The fact that Plaintiff alleges he did not receive a final response to his grievance until October 23, 2015 does not save his claim. In Gunnells, the court specifically "depart[ed] from the Magistrate Judge's Report in its application of these principles to the instant case, and in its ultimate conclusion that the statute of limitations here was properly tolled until . . . the date on which prison officials, belatedly responded to Plaintiff's Step 2 grievance, as this finding would extend the length of tolling well beyond the time period during which Plaintiff was statutorily prohibited from filing this action." Gunnels, 2016 WL 768845, at * 2.
Accordingly, Plaintiff failed to timely file this action, and it is therefore subject to dismissal.
Conclusion
Based on the foregoing, it is recommended that the Defendants' motions to dismiss be granted, and this case dismissed.

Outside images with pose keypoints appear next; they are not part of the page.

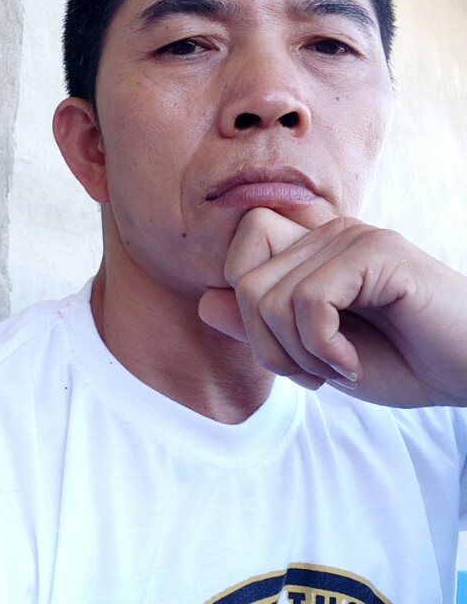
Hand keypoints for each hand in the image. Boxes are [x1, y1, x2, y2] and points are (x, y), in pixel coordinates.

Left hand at [198, 208, 466, 406]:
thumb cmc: (398, 361)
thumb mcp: (313, 354)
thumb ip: (261, 327)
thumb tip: (205, 301)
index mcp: (308, 252)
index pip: (236, 259)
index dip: (248, 316)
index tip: (293, 357)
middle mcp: (324, 234)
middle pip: (243, 283)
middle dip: (269, 345)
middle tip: (315, 369)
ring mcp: (349, 237)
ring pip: (269, 297)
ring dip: (299, 354)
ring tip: (340, 366)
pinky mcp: (374, 251)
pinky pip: (309, 300)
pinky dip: (323, 348)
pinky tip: (353, 363)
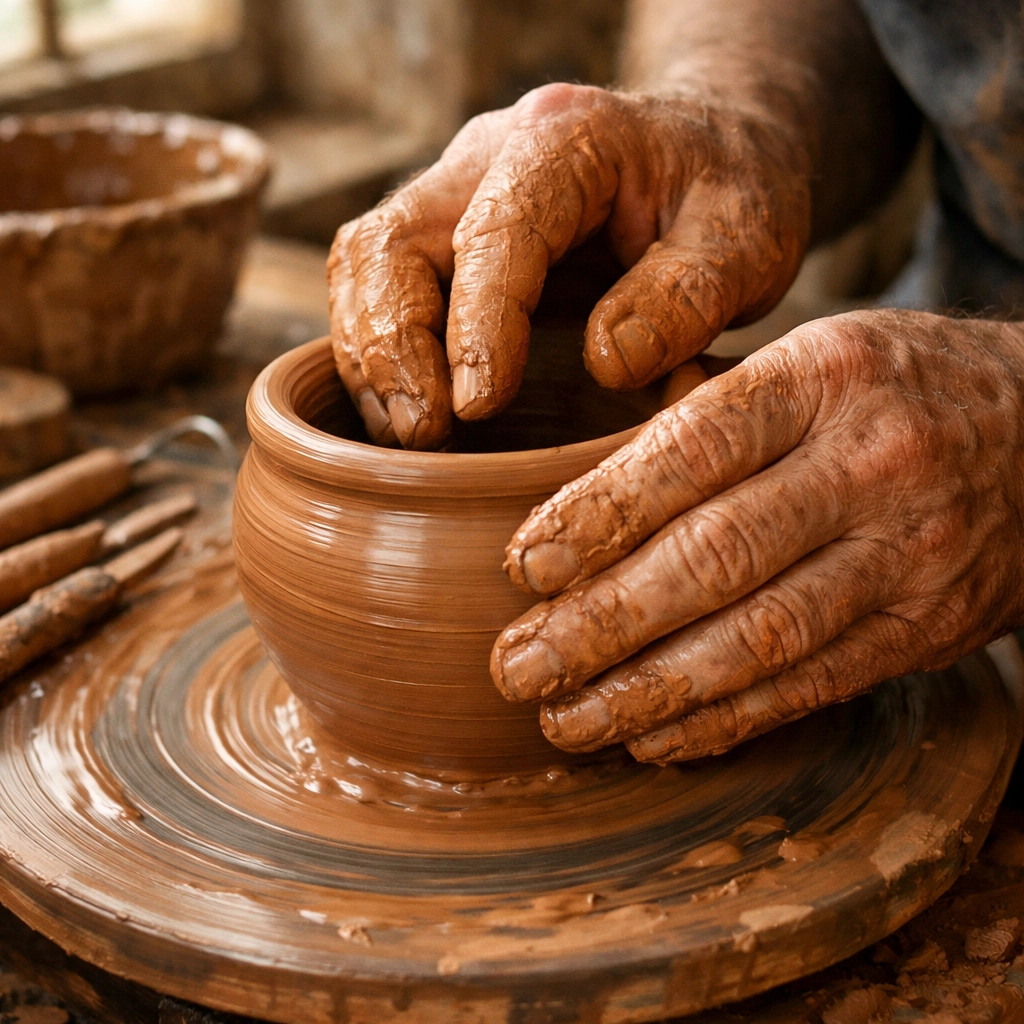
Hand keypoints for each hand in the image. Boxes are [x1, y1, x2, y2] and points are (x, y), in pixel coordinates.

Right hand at [327, 83, 809, 448]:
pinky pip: (380, 292)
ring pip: (366, 265)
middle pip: (390, 241)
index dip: (477, 323)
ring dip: (373, 358)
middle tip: (423, 433)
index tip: (479, 405)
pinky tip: (412, 418)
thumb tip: (604, 362)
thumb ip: (685, 296)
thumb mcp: (746, 242)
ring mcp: (457, 197)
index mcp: (566, 138)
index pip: (495, 229)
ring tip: (411, 437)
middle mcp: (489, 158)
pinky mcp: (446, 243)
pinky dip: (381, 359)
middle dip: (391, 346)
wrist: (712, 164)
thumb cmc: (729, 199)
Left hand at [490, 310, 1023, 761]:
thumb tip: (576, 491)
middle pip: (715, 557)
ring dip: (650, 693)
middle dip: (601, 624)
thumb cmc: (888, 389)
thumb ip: (701, 414)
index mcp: (822, 377)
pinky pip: (813, 685)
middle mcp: (871, 465)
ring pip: (760, 639)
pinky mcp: (930, 630)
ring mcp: (909, 556)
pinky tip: (654, 739)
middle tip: (516, 667)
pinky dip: (725, 720)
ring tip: (565, 721)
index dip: (596, 516)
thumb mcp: (805, 360)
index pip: (690, 451)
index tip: (520, 569)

The parties are referred to the Notice Page attached hereto.
/s/_________
Bristow Marchant
United States Magistrate Judge April 13, 2017
Charleston, South Carolina
Notice of Right to File Objections to Report and Recommendation
The parties are advised that they may file specific written objections to this Report and Recommendation with the District Judge. Objections must specifically identify the portions of the Report and Recommendation to which objections are made and the basis for such objections. "[I]n the absence of a timely filed objection, a district court need not conduct a de novo review, but instead must 'only satisfy itself that there is no clear error on the face of the record in order to accept the recommendation.'" Diamond v. Colonial Life & Acc. Ins. Co., 416 F.3d 310 (4th Cir. 2005) (quoting Fed. R. Civ. P. 72 advisory committee's note).
Specific written objections must be filed within fourteen (14) days of the date of service of this Report and Recommendation. 28 U.S.C. § 636(b)(1); Fed. R. Civ. P. 72(b); see Fed. R. Civ. P. 6(a), (d). Filing by mail pursuant to Federal Rule of Civil Procedure 5 may be accomplished by mailing objections to:
Robin L. Blume, Clerk
United States District Court
Post Office Box 835
Charleston, South Carolina 29402
Failure to timely file specific written objections to this Report and Recommendation will result in waiver of the right to appeal from a judgment of the District Court based upon such Recommendation. 28 U.S.C. § 636(b)(1); Thomas v. Arn, 474 U.S. 140 (1985); Wright v. Collins, 766 F.2d 841 (4th Cir. 1985); United States v. Schronce, 727 F.2d 91 (4th Cir. 1984).